Mahkemece, tüm dosya kapsamına göre; dava konusu haczin icra emrinin tebliğ edildiği yerde yapılmadığı, haciz sırasında borçlunun hazır bulunmadığı, ayrıca borçlunun davacı şirketin ortağı ya da yetkilisi olmadığı, mülkiyet karinesinin davacılar tarafından kanıtlandığı, kaldı ki ortağın şahsi borcu nedeni ile şirket malvarlığına gidilemeyeceği gerekçesiyle davanın kabulüne karar verilmiştir.
Hüküm, davalı alacaklı vekili tarafından temyiz edilmiştir.
Dava, üçüncü kişinin İİK"nun 96. vd. maddeleri uyarınca açtığı istihkak davası niteliğindedir.
Her dava, açıldığı tarihteki koşullara tabi olup, açıldığı tarihteki hukuki durum gözetilerek sonuçlandırılır.
İstihkak davalarında geçerli bir haczin bulunması dava şartı olup, hüküm kesinleşinceye kadar yargılamanın her aşamasında re"sen gözetilmesi gerekir. Buna göre, bir takipte haciz aşamasına geçilebilmesinin ve haczin geçerli olmasının ön koşulu da ödeme emrinin kesinleşmiş olmasıdır.
Borçlu aleyhine başlatılan takipte, 23.08.2010 tarihli ödeme emrinin borçluya tebliğ edilemediği, buna rağmen dava konusu 12.04.2013 tarihli haczin yapıldığı, borçluya yeniden ödeme emrinin ise Dairemizin 2014/3559 Esas, 2015/9483 Karar sayılı 27.04.2015 tarihli geri çevirme kararı sonrası 28.05.2015 tarihinde çıkarıldığı, tebligat parçasının da henüz takip dosyasına dönmediği görülmektedir.
Bu bilgiler ışığında; davanın açıldığı tarih itibariyle ödeme emri borçluya tebliğ edilmemiş ve takip kesinleşmemiştir.

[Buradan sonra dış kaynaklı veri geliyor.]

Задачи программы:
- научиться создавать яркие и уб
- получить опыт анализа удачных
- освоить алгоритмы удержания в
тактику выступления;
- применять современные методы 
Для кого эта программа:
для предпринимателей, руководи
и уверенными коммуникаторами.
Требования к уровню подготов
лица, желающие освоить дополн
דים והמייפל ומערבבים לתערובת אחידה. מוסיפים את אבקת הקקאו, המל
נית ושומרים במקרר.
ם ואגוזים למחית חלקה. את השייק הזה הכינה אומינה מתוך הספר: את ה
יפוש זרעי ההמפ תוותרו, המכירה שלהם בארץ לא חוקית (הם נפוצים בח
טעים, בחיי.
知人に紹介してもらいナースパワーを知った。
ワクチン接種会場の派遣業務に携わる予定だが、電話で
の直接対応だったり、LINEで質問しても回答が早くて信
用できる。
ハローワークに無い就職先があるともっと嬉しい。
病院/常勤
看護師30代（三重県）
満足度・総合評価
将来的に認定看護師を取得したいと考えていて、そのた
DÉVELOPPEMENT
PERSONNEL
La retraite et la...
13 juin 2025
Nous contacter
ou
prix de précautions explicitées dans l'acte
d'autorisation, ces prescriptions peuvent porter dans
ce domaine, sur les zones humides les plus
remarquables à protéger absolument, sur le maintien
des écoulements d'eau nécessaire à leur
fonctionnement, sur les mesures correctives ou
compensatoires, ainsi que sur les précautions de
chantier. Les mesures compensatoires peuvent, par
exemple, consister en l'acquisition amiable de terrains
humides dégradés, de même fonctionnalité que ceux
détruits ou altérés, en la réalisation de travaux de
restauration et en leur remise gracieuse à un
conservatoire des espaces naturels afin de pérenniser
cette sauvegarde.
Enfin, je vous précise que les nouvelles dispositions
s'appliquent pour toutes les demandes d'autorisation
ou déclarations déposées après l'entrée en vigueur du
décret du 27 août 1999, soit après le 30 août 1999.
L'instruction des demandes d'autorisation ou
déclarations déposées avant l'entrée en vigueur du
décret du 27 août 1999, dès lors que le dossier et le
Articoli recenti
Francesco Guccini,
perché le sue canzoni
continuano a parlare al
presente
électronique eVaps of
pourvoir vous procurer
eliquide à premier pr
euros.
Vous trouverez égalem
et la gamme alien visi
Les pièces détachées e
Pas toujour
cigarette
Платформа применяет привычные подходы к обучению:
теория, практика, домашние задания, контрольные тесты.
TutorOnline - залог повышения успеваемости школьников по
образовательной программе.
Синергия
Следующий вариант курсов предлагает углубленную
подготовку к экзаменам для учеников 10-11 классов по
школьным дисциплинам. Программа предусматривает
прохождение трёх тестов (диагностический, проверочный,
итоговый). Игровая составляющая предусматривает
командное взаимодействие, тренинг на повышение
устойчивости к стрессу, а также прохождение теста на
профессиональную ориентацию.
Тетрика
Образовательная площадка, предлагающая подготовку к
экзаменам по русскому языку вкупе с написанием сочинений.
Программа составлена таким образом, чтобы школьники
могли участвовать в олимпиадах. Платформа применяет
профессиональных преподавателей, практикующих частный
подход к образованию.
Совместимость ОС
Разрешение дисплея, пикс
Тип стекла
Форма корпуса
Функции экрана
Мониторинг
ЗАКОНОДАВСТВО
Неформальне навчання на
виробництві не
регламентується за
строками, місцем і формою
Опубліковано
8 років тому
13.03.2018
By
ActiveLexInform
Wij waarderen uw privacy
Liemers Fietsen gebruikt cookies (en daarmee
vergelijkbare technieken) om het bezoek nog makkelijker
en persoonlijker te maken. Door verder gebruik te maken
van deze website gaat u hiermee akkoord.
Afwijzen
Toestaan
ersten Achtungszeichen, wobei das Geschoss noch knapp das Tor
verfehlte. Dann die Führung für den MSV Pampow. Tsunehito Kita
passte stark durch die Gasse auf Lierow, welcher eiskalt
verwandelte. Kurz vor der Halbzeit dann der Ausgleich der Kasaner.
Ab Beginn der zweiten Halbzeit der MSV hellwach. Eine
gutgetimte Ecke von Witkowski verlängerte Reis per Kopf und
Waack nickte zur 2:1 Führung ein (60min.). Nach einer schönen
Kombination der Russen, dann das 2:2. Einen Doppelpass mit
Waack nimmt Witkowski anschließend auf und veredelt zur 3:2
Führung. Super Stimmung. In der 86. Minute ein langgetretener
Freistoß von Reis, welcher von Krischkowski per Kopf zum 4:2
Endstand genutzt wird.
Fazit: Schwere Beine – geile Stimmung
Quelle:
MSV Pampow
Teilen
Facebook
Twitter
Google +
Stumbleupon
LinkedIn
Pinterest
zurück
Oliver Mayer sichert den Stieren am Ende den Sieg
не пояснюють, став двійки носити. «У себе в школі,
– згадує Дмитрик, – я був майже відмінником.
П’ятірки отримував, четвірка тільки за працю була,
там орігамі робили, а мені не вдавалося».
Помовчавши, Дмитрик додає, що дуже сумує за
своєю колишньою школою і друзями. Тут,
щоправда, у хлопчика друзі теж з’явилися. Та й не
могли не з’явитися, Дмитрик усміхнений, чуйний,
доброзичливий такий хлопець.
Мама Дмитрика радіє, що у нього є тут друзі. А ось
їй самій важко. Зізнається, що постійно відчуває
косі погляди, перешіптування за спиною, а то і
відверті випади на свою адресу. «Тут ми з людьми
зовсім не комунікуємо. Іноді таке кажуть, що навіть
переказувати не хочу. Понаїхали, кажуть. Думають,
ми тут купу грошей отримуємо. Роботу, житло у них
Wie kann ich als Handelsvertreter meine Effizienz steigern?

Bu sebeple geçerli bir haczin varlığından da bahsedilemez.
Bu sebeplerle, takip dosyasında geçerli bir haczin bulunmaması sebebiyle davanın ön koşul yokluğundan reddi gerekirken davanın esasına girilerek yazılı şekilde karar verilmesi doğru görülmemiş, hükmün bozulmasına karar vermek gerekmiştir.
SONUÇ; Yukarıda açıklanan nedenlerle davalı alacaklı vekilinin temyiz itirazlarının kabulüyle yerel Mahkeme hükmünün İİK"nun 366 ve HUMK"nun 428.maddeleri gereğince BOZULMASINA, taraflarca HUMK"nun 388/4. (HMK m.297/ç) ve İİK"nun 366/3. maddeleri gereğince Yargıtay Daire ilamının tebliğinden itibaren ilama karşı 10 gün içinde karar düzeltme isteğinde bulunulabileceğine, 1.161,31 TL peşin harcın istek halinde temyiz edene iadesine, 15.10.2015 tarihinde oybirliğiyle karar verildi.